O QUE FAZER =>
A: Segundo o texto sobre o som no cinema, por que os cinemas recorreram ao 3D e ao 4D no auge da pirataria? Responda em uma a três frases.
B: De acordo com o texto sobre o som no cinema, em que ano o cinema se tornou sonoro?
C: Reescreva o trecho do texto sobre o som no cinema que começa com as palavras "Porém, o objetivo" e termina em "agora o 4D.", substituindo "pirataria" por "crise".
----- TRECHO SELECIONADO -----
Artigo | O som no cinema, a paisagem sonora
A história do Cinema tem seu início no ano de 1895, através das mãos dos irmãos Lumiere, que por diversas vezes, experimentavam a união das películas e tentavam criar uma máquina de fotos contínua, e ao conseguirem gravar partes da vida do cotidiano, se tornaram os inventores e pais do cinema documental.
Pouco depois,chegou o circense George Meliès que reutilizou sua bagagem do teatro, do circo, do contador de histórias e tornou-se pai do cinema narrativo. Inclusive é fácil ter uma boa imersão nessa história pela ficção que Martin Scorsese, A Invenção de Hugo Cabret (2011) nos presenteou com uma história linda de amor ao cinema. Típico de Scorsese.
O cinema manteve-se mudo e se tornou sonoro apenas em 1929 com o filme “O Cantor de Jazz”, sonoro no que se diz respeito à bandagem de áudio presente na película. O “Cinema Mudo” nem era totalmente mudo assim. Ele sempre contava com a presença de uma orquestra que tocava enquanto assistiam a projeção, ou dubladores atrás da tela e até mesmo um locutor que narrava fatos e cartela de textos.
Porém, o objetivo sempre foi a sincronização mecânica. Pra nós chegarmos à uma sala de cinema e nos teletransportarmos por cerca de 2 horas num mundo novo, é algo que passa despercebido, mas a imersão sempre foi o objetivo do cinema. Por isso que no auge da pirataria, os cinemas apelaram para métodos e técnicas de “atração” como foi o 3D e agora o 4D.
----- DADOS FORNECIDOS -----
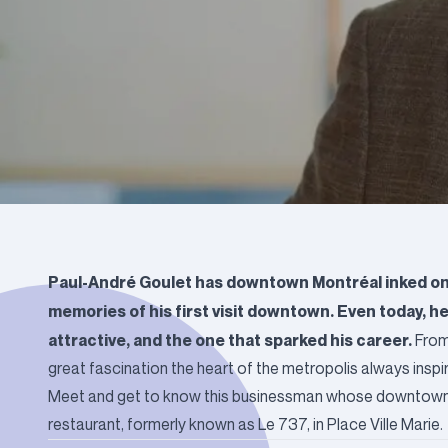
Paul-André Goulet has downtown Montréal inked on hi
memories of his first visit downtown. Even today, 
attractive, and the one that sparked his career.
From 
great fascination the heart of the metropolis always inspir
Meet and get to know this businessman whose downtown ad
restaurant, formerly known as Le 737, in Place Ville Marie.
-----
RESPOSTAS POR ITEM =>
A: Porque a imersão sempre foi o objetivo do cinema. Levar o público a se teletransportar por cerca de 2 horas para um mundo novo é a meta, e por isso as salas apelaram para técnicas de "atração" como o 3D e, agora, o 4D.

B: Em 1929, com o filme "O Cantor de Jazz".

C:
Porém, o objetivo sempre foi a sincronização mecânica. Pra nós chegarmos à uma sala de cinema e nos teletransportarmos por cerca de 2 horas num mundo novo, é algo que passa despercebido, mas a imersão sempre foi o objetivo do cinema. Por isso que no auge da crise, os cinemas apelaram para métodos e técnicas de “atração” como foi o 3D e agora o 4D.